2- Uzak Mesafelerden Gelen Yiyecek ve İçecekler: Yiyecek ve içeceklerin uzak mesafelerden gelenlerinden kaçınmalı, yerel ürünleri tüketmeye özen göstermelidir. Satın alınan yiyeceklerin hangi ülkeden geldiği etiketinde yazılıdır. Muz alınacaksa yerli muz, Dünya’nın öteki ucundan muza tercih edilmeli, uzaktan gelen bir şişe içecek yerini çok daha az yol kat etmiş ürünler alınmalıdır. Çevre açısından verilebilecek en iyi karar, mümkünse meyve ve sebzeleri kendi bahçesinde yetiştirmektir. Permakültür uygulamaları, bu konuda basit ve uygulanabilir çözümler sunar. Bir elma ağacı dikildiğinde hem birçok meyve elde edilmiş, hem de ağaçla atmosferdeki karbon miktarının azalmasına katkıda bulunulmuş olunur.
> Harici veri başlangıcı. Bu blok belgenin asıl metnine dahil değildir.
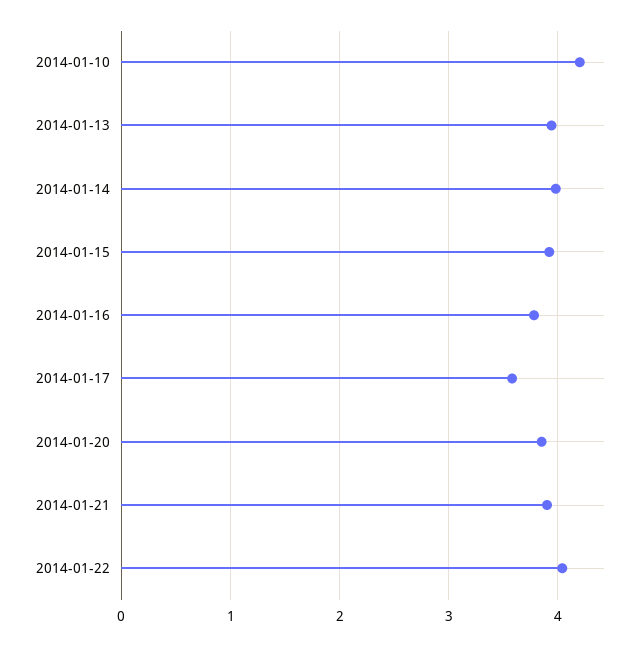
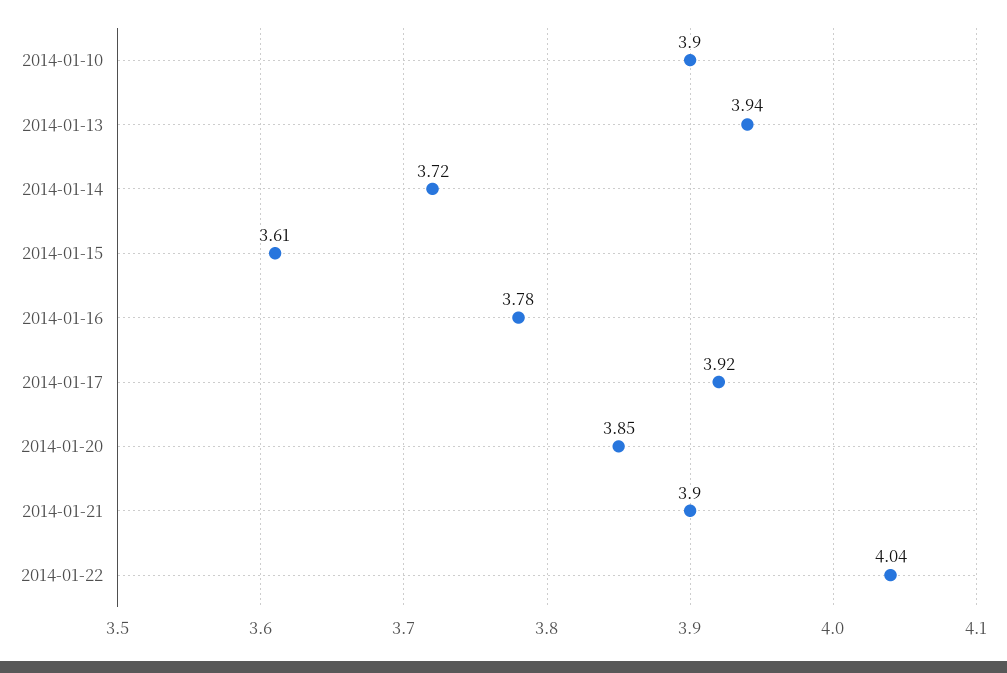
  {
-   "2014-01-10": 4.2,
+   "2014-01-10": 3.9,
    "2014-01-13": 3.94,
-   "2014-01-14": 4,
+   "2014-01-14": 3.72,
-   "2014-01-15": 3.9,
+   "2014-01-15": 3.61,
    "2014-01-16": 3.78,
-   "2014-01-17": 3.6,
+   "2014-01-17": 3.92,
    "2014-01-20": 3.85,
    "2014-01-21": 3.9,
    "2014-01-22": 4.04
  }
3- Et Tüketimi: Et tüketiminde özellikle kırmızı et tüketimi azaltılmalıdır.
4- Uzak Ülkelerden Gelen Elbiseler: Uzak ülkelerden gelen elbiselerin etiketlerinden anlaşılması hâlinde yakında üretilmiş uygun elbiseye tercih edilmemelidir.
5- Fazla Ambalajlanmış Ürünler: Fazla ya da doğada bozunmayan maddelerle ambalajlanmış ürünlerden uzak durulmalıdır. Mesala yumurta alırken köpük ambalaj yerine karton veya mukavvadan yapılmış ambalaja konulmuş yumurtaları çevre koruma açısından seçmelidir.